Eglises & Couvents

Le 11° siècle voit fleurir beaucoup d’églises et chapelles romanes, pour la plupart reconstruites sous l’influence baroque italienne : elles sont vastes, aux décors et ornements riches.

Voici les plus importants édifices mais vous pourrez aussi découvrir et admirer d’autres chapelles près des cols ou au détour de chemins muletiers. Elles sont répandues dans les différents hameaux et le maquis de la commune, dont les églises San Cosmo, San Damiano, San Giorgio, San Sisto

 

Couvent San Francesco:

Vingt-huitième couvent de la Province franciscaine de Corse, fondé en 1520.

Il est restauré en 1711.

L’église conventuelle a servi de lieu de sépulture pendant plus de deux siècles à la communauté franciscaine (fosse commune) comme à de nombreuses familles roglianaises qui y avaient acquis des concessions mortuaires.
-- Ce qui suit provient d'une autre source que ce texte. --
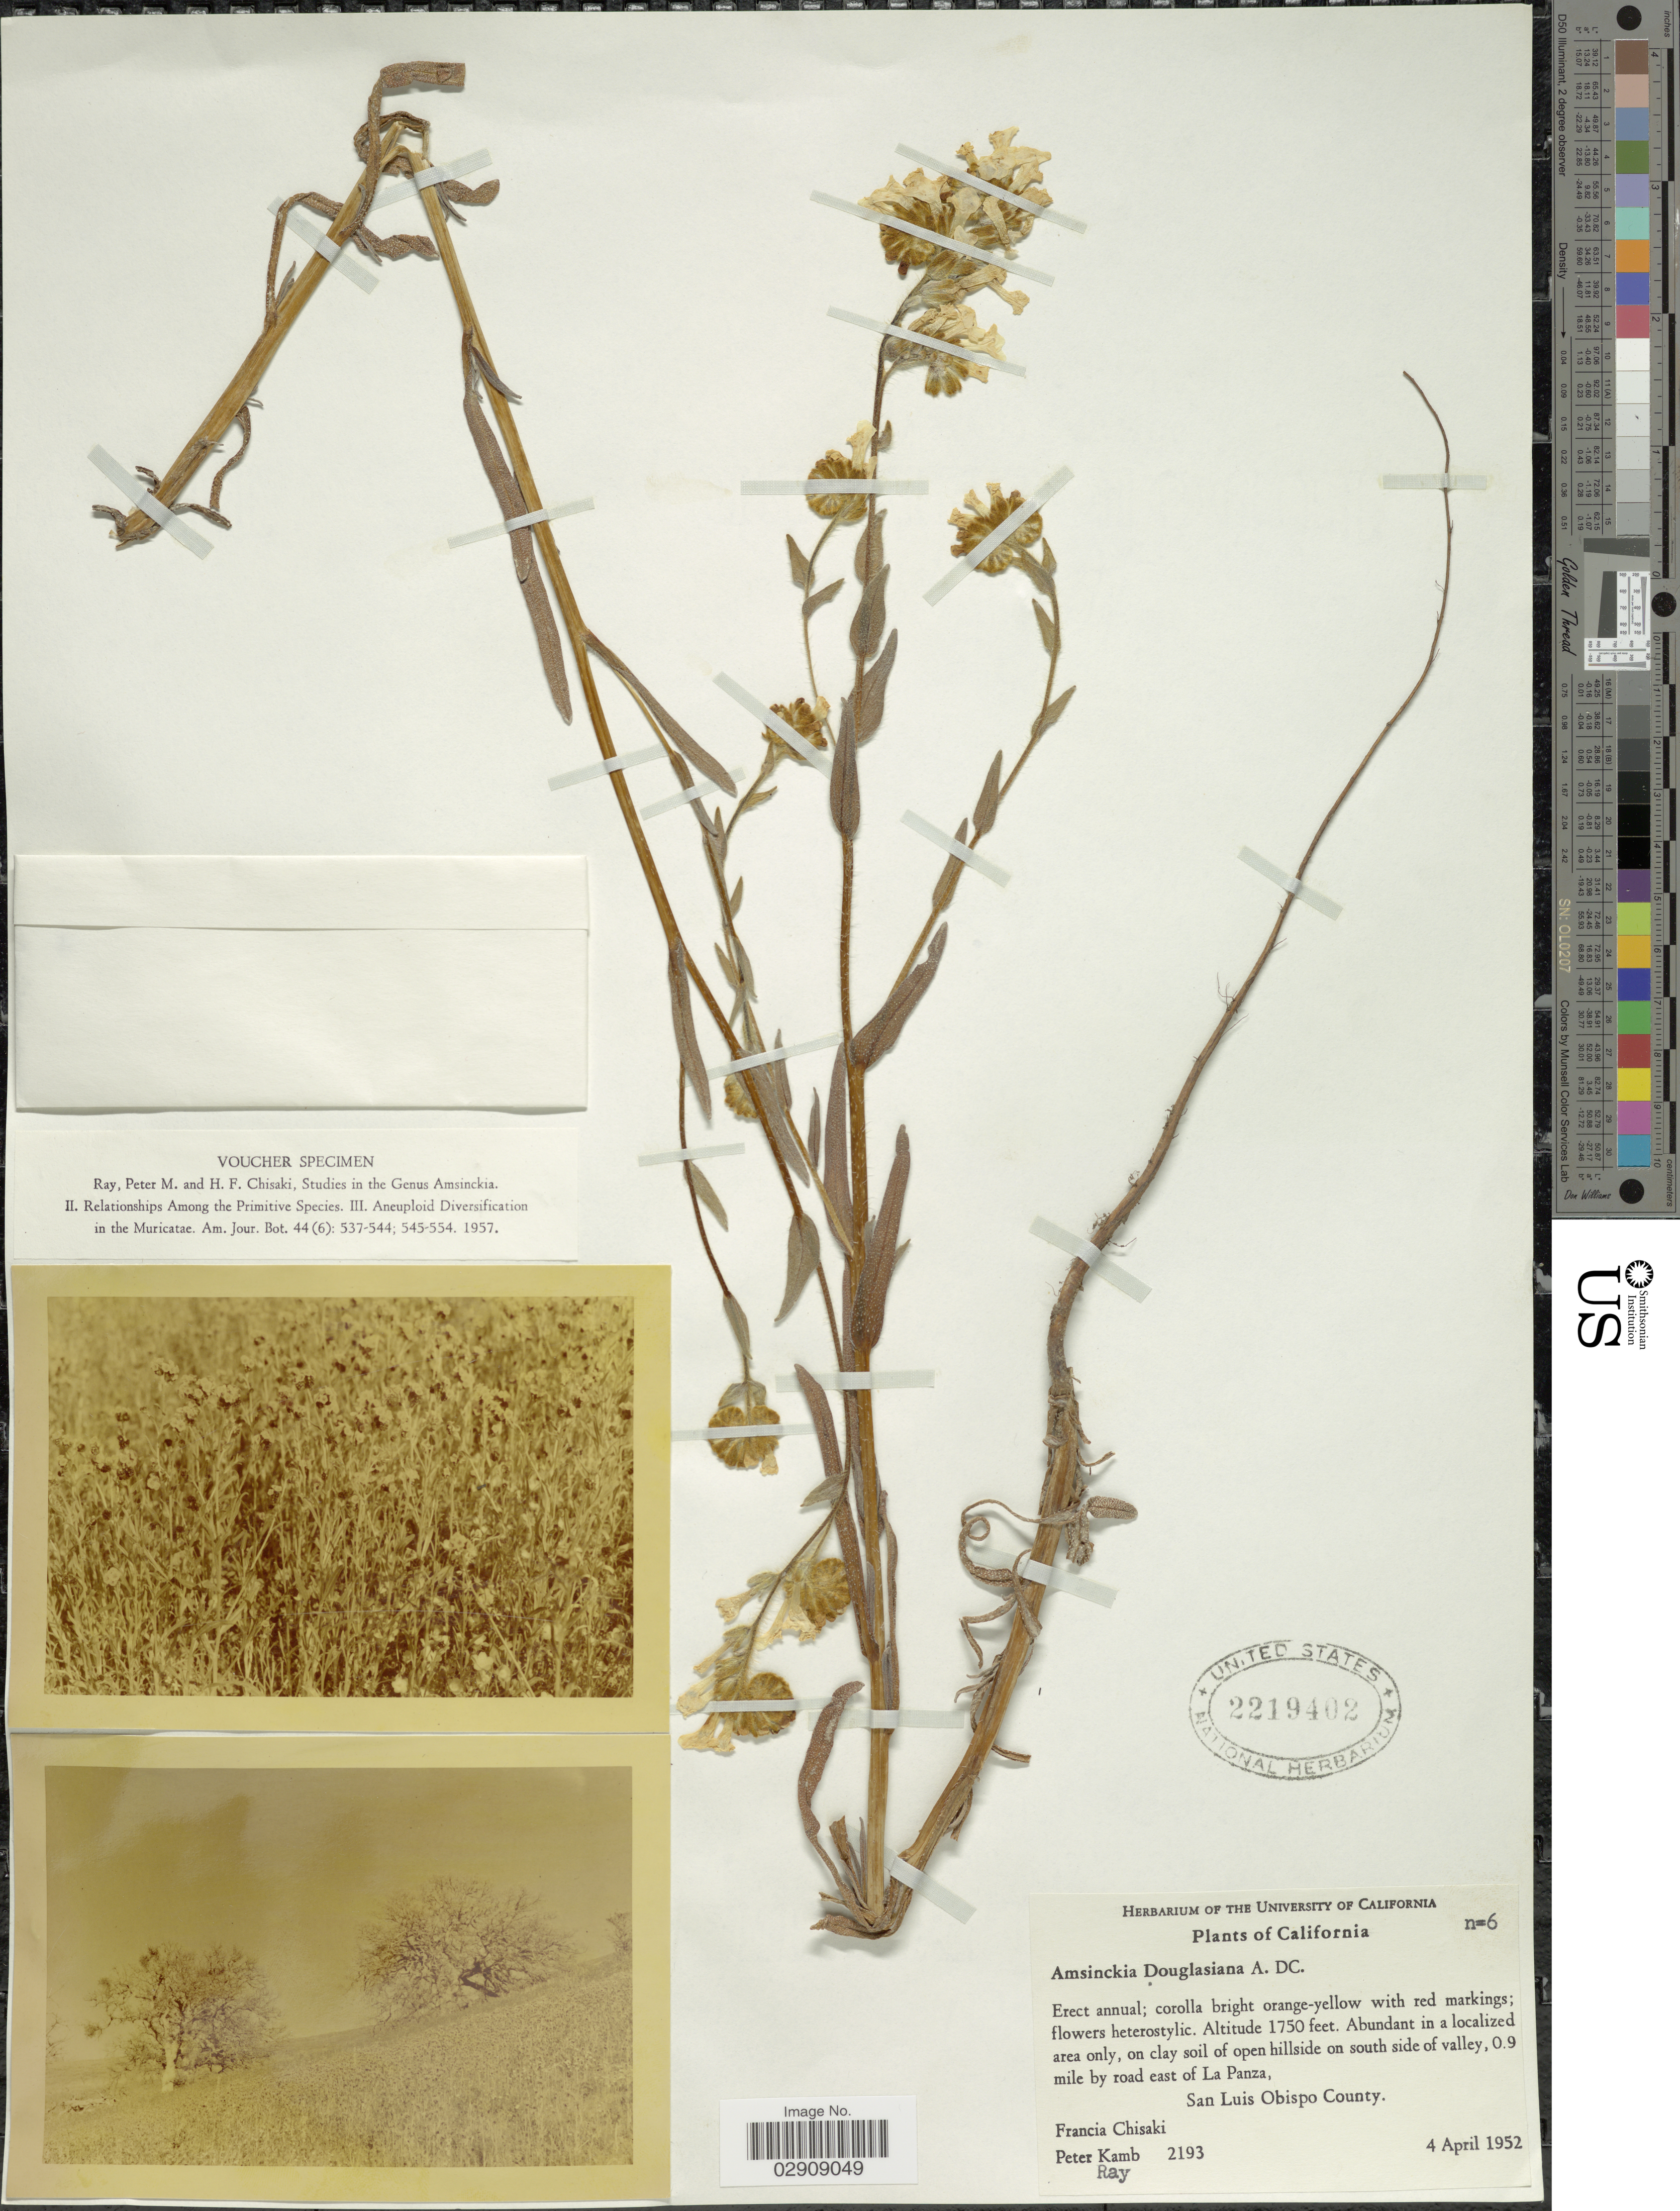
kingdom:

Le couvent a accueilli dans ses murs deux hôtes célèbres:

Le général Marquis de Cursay lors de sa visite du chantier de construction du premier port de Macinaggio en novembre1749 puis Pascal Paoli lors du siège de ce même port fin septembre 1761.

Le couvent est désaffecté depuis 1789.

 

Eglise sant’agnellu:

Au centre de Rogliano se dresse l’église de Sant’Agnellu, perchée sur une terrasse depuis le 16ème siècle, dotée d’une grande façade sobre de style classique.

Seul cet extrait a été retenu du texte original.